Wine in the Pines is a chance for people to not only support a good cause, but enjoy themselves as well.

“A lot of people in the community call this an adult senior prom,” said Mike with a smile. “It’s an opportunity to get dressed up and I can only encourage people when they come by to stop by the dessert table. Chef Ned is an absolute genius.”


One of the biggest questions when Wine in the Pines rolls around each year is — what is Ned going to do next?

Ned Archibald is Keystone’s executive pastry chef and each year he uses around 650 pounds of chocolate to create a dessert table that guests talk about year-round. The chocolate pieces are accompanied by around 10,000 individual pastries, as well as a chocolate fountain filled with 75 pounds of Belgian semi-sweet chocolate.

“There’s chocolate as far as the eye can see,” Archibald said.

Some of his pieces recur every year — large solid chocolate wine bottles weighing in at around 30 pounds, for example.

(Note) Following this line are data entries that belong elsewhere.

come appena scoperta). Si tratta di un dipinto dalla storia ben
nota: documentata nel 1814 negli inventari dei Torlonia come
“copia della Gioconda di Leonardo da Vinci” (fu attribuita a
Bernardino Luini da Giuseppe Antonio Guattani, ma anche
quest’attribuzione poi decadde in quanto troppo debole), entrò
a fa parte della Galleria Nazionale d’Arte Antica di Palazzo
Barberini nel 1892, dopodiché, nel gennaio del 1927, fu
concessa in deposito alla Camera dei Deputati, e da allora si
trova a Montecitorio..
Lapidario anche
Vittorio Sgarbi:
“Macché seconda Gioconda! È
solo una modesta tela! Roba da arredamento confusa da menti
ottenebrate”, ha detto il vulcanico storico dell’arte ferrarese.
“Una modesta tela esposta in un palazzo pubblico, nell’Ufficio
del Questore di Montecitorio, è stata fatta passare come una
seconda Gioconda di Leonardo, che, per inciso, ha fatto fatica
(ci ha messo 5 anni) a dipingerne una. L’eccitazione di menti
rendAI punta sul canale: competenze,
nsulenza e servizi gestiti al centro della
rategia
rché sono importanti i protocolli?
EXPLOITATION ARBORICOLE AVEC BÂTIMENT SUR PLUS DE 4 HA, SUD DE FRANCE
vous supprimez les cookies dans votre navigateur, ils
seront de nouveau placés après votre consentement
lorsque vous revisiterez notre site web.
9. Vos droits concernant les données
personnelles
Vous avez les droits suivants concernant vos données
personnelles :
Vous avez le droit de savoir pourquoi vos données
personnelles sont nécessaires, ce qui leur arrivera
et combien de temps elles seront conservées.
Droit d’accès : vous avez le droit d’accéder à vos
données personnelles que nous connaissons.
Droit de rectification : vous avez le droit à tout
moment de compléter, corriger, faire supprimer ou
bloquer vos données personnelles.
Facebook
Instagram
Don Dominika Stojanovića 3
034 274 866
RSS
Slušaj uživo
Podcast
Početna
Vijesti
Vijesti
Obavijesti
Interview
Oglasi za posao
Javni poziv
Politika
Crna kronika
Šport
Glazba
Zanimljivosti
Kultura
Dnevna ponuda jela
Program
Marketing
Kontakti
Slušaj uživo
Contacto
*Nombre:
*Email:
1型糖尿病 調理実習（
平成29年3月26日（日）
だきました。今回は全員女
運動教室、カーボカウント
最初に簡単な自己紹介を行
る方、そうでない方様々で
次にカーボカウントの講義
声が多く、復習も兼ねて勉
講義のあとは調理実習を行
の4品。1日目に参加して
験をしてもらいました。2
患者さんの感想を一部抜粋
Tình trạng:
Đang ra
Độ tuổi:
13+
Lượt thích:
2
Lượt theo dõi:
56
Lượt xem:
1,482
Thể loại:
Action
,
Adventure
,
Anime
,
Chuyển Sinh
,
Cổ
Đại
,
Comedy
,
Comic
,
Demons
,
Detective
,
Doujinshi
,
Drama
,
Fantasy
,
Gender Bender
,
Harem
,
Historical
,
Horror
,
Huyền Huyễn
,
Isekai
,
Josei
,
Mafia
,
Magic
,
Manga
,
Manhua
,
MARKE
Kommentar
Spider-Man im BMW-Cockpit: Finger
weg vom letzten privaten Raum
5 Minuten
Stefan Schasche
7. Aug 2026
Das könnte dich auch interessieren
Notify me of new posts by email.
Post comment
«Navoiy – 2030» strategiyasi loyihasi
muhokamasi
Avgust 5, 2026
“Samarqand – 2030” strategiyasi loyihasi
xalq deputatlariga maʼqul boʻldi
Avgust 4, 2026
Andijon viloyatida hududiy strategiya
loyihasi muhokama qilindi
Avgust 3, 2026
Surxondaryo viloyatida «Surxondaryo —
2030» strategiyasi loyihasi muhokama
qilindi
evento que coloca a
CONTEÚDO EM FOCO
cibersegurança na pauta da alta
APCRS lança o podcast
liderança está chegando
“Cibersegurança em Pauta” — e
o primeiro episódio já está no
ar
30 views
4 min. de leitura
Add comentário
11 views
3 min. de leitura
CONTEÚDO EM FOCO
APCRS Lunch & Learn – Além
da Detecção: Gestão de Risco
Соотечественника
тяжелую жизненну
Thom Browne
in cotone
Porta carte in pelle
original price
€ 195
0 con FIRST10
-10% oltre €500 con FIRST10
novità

Archibald estimates he’s using between 650 and 700 pounds of chocolate for this year’s dessert table, which adds up to almost one pound of chocolate per person, depending on attendance numbers.

This is Archibald’s 19th year in his position, and he’s pleased at the popular reception of his elaborate dessert creations.

“I just took over and asserted my will and started doing more and more each year,” he said. “It’s very seldom that you get that kind of endorsement to say, hey, go crazy, do what you want, wow them.”

Each year’s theme dictates the specific of Archibald’s artistry. Two years ago for the Oscars theme, for example, he replicated award statues coated in 22-carat gold leaf and displayed on dark chocolate movie reels. One of his favorites was the year he sculpted a 450-pound piece of chocolate into the Statue of Liberty with a cup overflowing with grapes in lieu of a torch.

“This year, I’m accenting all my decorations on the actual event, Wine in the Pines and Keystone, and where we are in the mountains,” Archibald said. So keep an eye out for chocolate mountains and pictures frames with the Wine in the Pines logo.

To achieve his decadent dessert table, Archibald relies on a staff of 10, including his assistant pastry chef of 19 years, Victor Caldera.

“He’s the artist behind all my crazy ideas. He’s just a fabulously talented individual that no matter what I come up with, as long as I give him a little direction, he does an amazing job,” Archibald said. “He’s great, my staff is great.”


In addition to enjoying themselves, Mike wanted to remind guests to think of their safety after the event.

“Every year, Colorado Mountain Express has vans there. Those vans are free for the people, if they’ve drank too much or feel like they’ve drank too much, they need to get on the Colorado Mountain Express. They can go to any place in Summit County for free. There’s no reason to drive,” Mike said. “There’s a lot of options. There’s no reason to get yourself in trouble.”